Look through the records, and whenever a line includes the word "года", copy it.

__Page images and extracted text__
[Start of section]

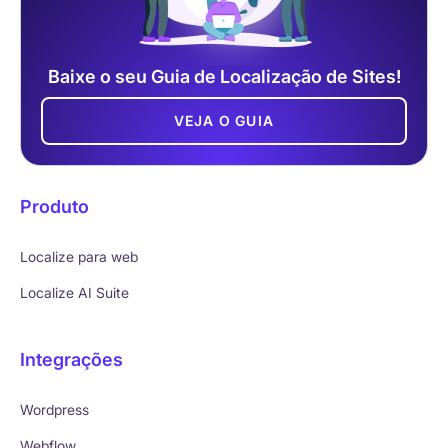
Baixe o seu Guia de Localização de Sites!
VEJA O GUIA
Produto
Localize para web
Localize AI Suite
Integrações
Wordpress
Webflow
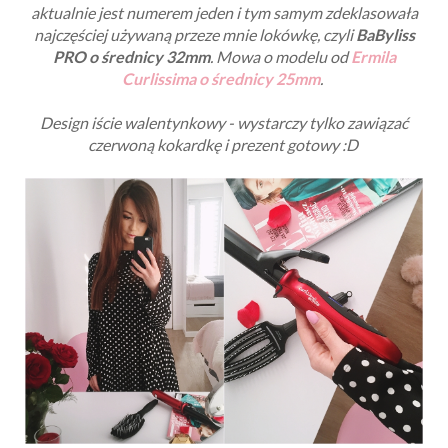
aktualnie jest numerem jeden i tym samym zdeklasowała
najczęściej używaną przeze mnie lokówkę, czyli
BaByliss
PRO o średnicy 32mm
. Mowa o modelu od
Ermila
Curlissima o średnicy 25mm
.
Design iście walentynkowy - wystarczy tylko zawiązać
czerwoną kokardkę i prezent gotowy :D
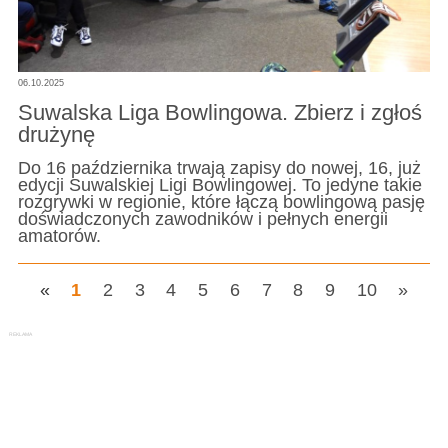
06.10.2025
Suwalska Liga Bowlingowa. Zbierz i zgłoś
drużynę
Do 16 października trwają zapisy do nowej, 16, już
edycji Suwalskiej Ligi Bowlingowej. To jedyne takie
rozgrywki w regionie, które łączą bowlingową pasję
doświadczonych zawodników i pełnych energii
amatorów.
«
1
2
3
4
5
6
7
8
9
10
»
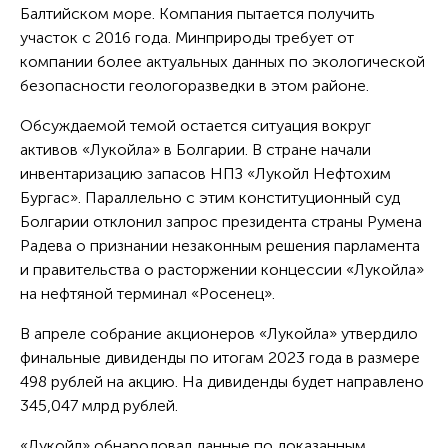
Балтийском море. Компания пытается получить
участок с 2016 года. Минприроды требует от
компании более актуальных данных по экологической
безопасности геологоразведки в этом районе.
Обсуждаемой темой остается ситуация вокруг
активов «Лукойла» в Болгарии. В стране начали
инвентаризацию запасов НПЗ «Лукойл Нефтохим
Бургас». Параллельно с этим конституционный суд
Болгарии отклонил запрос президента страны Румена
Радева о признании незаконным решения парламента
и правительства о расторжении концессии «Лукойла»
на нефтяной терминал «Росенец».
В апреле собрание акционеров «Лукойла» утвердило
финальные дивиденды по итогам 2023 года в размере
498 рублей на акцию. На дивиденды будет направлено
345,047 млрд рублей.
«Лукойл» обнародовал данные по доказанным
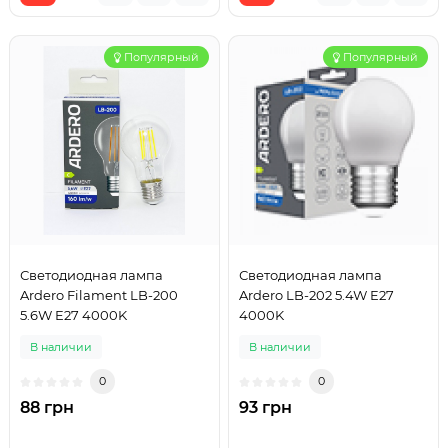
Популярный
Популярный
Светодиодная лампа
Светодиодная лампа
Ardero Filament LB-200
Ardero LB-202 5.4W E27
5.6W E27 4000K
4000K
В наличии
В наличии
0
0
88 грн
93 грн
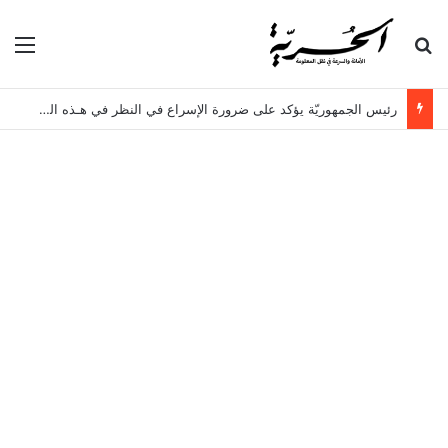
بحث عن
الق
رئيس الجمهوريّة يؤكد على ضرورة الإسراع في النظر في هـذه الملفات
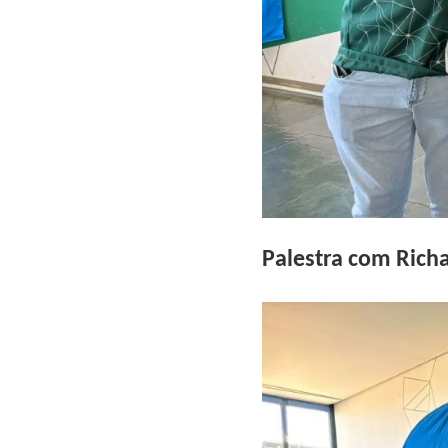
Palestra com Ric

[End of section]

__Result for this task__
участок с 2016 года. Минприроды требует от
финальные дивиденды по итогам 2023 года в размере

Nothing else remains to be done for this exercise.